Palate Press has selected our top ten stories from 2012 and will publish a 2012 Redux article each weekday until January 4, 2013. These stories highlight our featured columnists, widely recognized contributors, and most popular works published through the year. The Palate Press editorial board hopes you enjoy these highlights as we look forward to bringing you the best stories for your palate in 2013.
[box] Editor’s Note: No one is a prophet in their own country, goes the saying. It seems true for winemaking in the Finger Lakes, sometimes, as Katrina Anderson found out, when she noted how New York wine lists – even the ones in the Finger Lakes themselves – often made little room for local wines. Are the wines too expensive or is the quality lacking? Who is interested — or not — in New York wines? Such are the questions the piece seeks to answer. –Rémy Charest, Editor[/box]
On a recent trip to the Finger Lakes, my husband and I were amused to encounter a wine list that was not exclusive to local wines. We were less amused when it happened again. As a pattern slowly began to emerge, we could not help remembering vacations to Sonoma County and Austria, where local wines dominated the menus and wine shops. Our conclusion: the lack of local pride within our own state was pitiful.
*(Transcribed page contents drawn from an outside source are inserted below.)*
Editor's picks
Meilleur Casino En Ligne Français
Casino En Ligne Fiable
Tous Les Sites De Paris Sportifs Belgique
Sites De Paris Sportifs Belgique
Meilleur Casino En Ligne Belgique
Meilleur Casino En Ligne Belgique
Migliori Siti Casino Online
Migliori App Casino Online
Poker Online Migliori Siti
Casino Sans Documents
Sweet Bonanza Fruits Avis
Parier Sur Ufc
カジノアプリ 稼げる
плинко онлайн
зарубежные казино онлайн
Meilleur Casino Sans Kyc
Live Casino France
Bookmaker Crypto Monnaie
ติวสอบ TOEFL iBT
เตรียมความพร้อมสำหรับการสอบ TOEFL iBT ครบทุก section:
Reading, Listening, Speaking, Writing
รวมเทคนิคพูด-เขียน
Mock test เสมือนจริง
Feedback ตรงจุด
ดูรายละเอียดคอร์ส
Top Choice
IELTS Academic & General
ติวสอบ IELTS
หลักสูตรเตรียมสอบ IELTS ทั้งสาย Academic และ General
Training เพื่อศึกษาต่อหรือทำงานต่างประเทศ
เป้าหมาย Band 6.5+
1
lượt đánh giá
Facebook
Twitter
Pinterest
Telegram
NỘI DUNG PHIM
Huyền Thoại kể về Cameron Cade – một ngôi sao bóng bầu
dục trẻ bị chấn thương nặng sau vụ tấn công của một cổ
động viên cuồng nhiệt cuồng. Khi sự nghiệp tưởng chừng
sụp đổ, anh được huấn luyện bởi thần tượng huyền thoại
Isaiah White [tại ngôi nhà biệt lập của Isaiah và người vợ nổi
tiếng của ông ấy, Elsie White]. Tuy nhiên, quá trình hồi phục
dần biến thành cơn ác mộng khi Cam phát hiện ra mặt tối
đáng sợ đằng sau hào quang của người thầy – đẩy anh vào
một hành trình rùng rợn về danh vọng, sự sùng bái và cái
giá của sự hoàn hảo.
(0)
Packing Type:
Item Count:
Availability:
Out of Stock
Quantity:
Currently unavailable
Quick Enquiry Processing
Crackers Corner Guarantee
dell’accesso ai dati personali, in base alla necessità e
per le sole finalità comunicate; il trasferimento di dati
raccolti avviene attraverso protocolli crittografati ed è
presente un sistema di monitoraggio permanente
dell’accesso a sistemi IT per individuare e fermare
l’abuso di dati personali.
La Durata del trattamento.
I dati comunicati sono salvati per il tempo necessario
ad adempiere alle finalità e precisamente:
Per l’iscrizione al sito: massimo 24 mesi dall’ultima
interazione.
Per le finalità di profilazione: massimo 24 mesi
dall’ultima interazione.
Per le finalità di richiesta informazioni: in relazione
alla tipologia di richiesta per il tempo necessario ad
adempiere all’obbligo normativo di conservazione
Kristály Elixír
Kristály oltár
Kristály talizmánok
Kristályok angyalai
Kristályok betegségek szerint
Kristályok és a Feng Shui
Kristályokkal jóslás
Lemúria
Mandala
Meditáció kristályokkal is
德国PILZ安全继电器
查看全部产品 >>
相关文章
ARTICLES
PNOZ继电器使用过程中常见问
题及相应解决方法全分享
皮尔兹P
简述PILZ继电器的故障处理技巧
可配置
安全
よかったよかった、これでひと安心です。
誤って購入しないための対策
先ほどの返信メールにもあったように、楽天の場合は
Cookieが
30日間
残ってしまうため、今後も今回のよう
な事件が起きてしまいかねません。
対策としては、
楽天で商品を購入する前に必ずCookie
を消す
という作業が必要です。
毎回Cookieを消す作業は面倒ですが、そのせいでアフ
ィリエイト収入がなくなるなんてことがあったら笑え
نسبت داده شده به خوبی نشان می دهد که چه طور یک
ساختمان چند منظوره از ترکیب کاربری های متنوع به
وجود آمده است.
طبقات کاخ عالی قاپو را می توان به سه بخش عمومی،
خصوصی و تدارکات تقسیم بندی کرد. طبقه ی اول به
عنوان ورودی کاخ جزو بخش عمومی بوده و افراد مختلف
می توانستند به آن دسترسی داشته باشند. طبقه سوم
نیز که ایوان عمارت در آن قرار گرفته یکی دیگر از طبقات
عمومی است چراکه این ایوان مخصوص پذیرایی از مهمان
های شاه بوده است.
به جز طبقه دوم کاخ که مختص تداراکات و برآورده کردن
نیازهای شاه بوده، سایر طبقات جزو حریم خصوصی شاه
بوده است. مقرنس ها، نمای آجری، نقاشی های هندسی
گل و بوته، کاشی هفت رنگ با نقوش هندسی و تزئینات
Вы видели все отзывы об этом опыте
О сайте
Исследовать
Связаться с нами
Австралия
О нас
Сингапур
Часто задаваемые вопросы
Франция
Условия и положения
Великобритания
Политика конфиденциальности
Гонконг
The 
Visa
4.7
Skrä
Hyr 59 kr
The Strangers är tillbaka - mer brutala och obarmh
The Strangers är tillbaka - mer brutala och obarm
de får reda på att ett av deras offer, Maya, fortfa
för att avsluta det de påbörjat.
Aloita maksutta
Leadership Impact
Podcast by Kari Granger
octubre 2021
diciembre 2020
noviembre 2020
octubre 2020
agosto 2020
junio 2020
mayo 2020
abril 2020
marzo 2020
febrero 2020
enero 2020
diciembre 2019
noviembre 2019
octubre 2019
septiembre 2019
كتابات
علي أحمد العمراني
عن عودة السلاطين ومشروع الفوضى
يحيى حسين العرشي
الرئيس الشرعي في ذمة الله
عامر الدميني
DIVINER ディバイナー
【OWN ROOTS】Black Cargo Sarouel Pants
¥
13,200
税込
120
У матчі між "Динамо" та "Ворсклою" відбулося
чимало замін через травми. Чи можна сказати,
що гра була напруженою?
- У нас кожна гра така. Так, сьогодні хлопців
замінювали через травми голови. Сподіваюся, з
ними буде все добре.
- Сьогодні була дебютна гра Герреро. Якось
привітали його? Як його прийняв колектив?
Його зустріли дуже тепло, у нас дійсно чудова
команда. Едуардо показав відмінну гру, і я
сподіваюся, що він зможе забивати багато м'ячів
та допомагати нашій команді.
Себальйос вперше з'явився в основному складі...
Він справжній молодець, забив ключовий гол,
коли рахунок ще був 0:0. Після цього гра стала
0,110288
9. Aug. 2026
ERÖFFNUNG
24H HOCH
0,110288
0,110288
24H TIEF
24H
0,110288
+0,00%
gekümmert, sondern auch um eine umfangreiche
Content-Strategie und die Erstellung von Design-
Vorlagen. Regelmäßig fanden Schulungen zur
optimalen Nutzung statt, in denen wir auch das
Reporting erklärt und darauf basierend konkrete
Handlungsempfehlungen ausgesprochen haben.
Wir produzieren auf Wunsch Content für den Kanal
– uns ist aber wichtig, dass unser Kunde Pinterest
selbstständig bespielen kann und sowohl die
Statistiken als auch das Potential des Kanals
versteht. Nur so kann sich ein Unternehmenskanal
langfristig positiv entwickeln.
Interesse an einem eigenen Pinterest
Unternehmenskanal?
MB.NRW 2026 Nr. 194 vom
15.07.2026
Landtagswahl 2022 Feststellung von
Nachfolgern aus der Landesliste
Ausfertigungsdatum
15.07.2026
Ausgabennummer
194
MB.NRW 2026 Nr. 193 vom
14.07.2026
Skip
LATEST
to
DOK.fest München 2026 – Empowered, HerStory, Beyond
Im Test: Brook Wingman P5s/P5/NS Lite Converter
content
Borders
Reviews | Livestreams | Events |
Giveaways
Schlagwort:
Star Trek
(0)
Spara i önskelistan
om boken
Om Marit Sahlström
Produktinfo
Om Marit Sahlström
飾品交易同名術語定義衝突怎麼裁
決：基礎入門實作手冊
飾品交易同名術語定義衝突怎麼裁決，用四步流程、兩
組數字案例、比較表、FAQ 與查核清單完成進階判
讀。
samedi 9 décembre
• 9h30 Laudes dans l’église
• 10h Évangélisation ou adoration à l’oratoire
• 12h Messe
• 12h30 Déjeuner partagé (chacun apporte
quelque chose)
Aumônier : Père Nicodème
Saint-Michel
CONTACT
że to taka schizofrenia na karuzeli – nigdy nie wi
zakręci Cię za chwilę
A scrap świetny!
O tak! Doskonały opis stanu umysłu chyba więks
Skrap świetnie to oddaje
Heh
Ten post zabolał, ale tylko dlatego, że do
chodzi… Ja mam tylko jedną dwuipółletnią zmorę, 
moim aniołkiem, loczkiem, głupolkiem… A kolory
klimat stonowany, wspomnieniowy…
In New York City, where we live, we have basically resigned ourselves to the fact that wine shops and restaurants cannot limit their selections, although it has always seemed strange that local wines do not have a stronger presence here. In Finger Lakes wine country, however, one might expect otherwise. The problem seems widespread, begging the question: What is it going to take for New York wines to get the presence they deserve across New York State? Why are they so difficult to find outside tasting rooms?
These questions have been asked before, and responses typically fall along these lines: 1) the Finger Lakes produces lesser quality wines, 2) smaller-sized wineries cannot manage production at large enough scale to infiltrate wine shops and restaurants around the state, 3) these wines struggle to get picked up by the big distributors, and, when they do, they get lost among those distributors’ heavyweight clients, and, 4) New York wines simply cost too much for their value.
These excuses can be easily dismissed. It’s no secret that Finger Lakes wines haven’t always been great.